One of the hottest trends in machine learning is Generative Adversarial Networks. These systems consist of one neural network generating artificial data and another network trained to distinguish fake from real data. When combined, these two networks have the power to create realistic synthetic data that can be indistinguishable from real data. Papers like “Adversarial Teacher-Student Learning for Unsupervised Domain Adaptation”, “Speaker-Invariant Training via Adversarial Learning”, and “Adversarial Advantage Actor-critic Model for Task-Completion Dialogue Policy Learning”, attest to Microsoft’s pioneering efforts in GANs as applied to AI.
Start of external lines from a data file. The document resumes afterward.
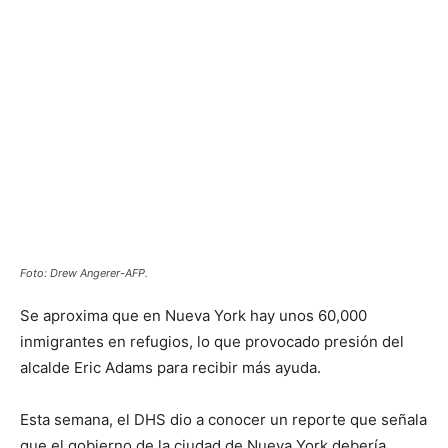
Foto: Drew Angerer-AFP.
Se aproxima que en Nueva York hay unos 60,000
inmigrantes en refugios, lo que provocado presión del
alcalde Eric Adams para recibir más ayuda.
Esta semana, el DHS dio a conocer un reporte que señala
que el gobierno de la ciudad de Nueva York debería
As previously noted, ICASSP covers a wide range of technologies paving the broader trends in machine learning. A large fraction of the ASR-related papers is dedicated to attention mechanisms, end-to-end modeling and sequence-to-sequence models. Microsoft has been using sequence-to-sequence systems for machine translation; in the case of ASR, there are still important problems to iron out. Nevertheless, Microsoft is advancing the field in these areas with papers like “Advancing Connectionist Temporal Classification with Attention Modeling”, “Advancing Acoustic-to-Word CTC Model”, and “Neural Sequential Malware Detection with Parameters”.
What’s Next?
Clearly core areas of speech technology like automatic speech recognition and text-to-speech synthesis have reached an impressive level of maturity. But there remain significant open questions around how to use voice modality to create more natural user interfaces. Much attention was devoted during the ICASSP sessions to far-field speech processing, diarization, speech separation and similar technical challenges. Microsoft’s interest in these areas is strong and reflected by the presentation of multiple papers in this area including “Developing Far-field Speaker System via Teacher-Student Learning”, “Exploring sequential characteristics in speaker bottleneck feature for text-dependent speaker verification”, and “Efficient Integration of Fixed Beamformers and Speech Separation Networks for Multi-channel Far-Field Speech Separation”.
Challenges across cognitive and behavioral sciences on how to design truly effective and efficient human-computer interaction scenarios remain. As part of these challenges, it is very likely that affective computing (such as emotion processing) will continue to gain momentum and most of the prominent problems will be solved. The challenge will ultimately be to combine such increasingly accurate sensing capabilities to improve and elevate the human-machine communication in both home and work environments.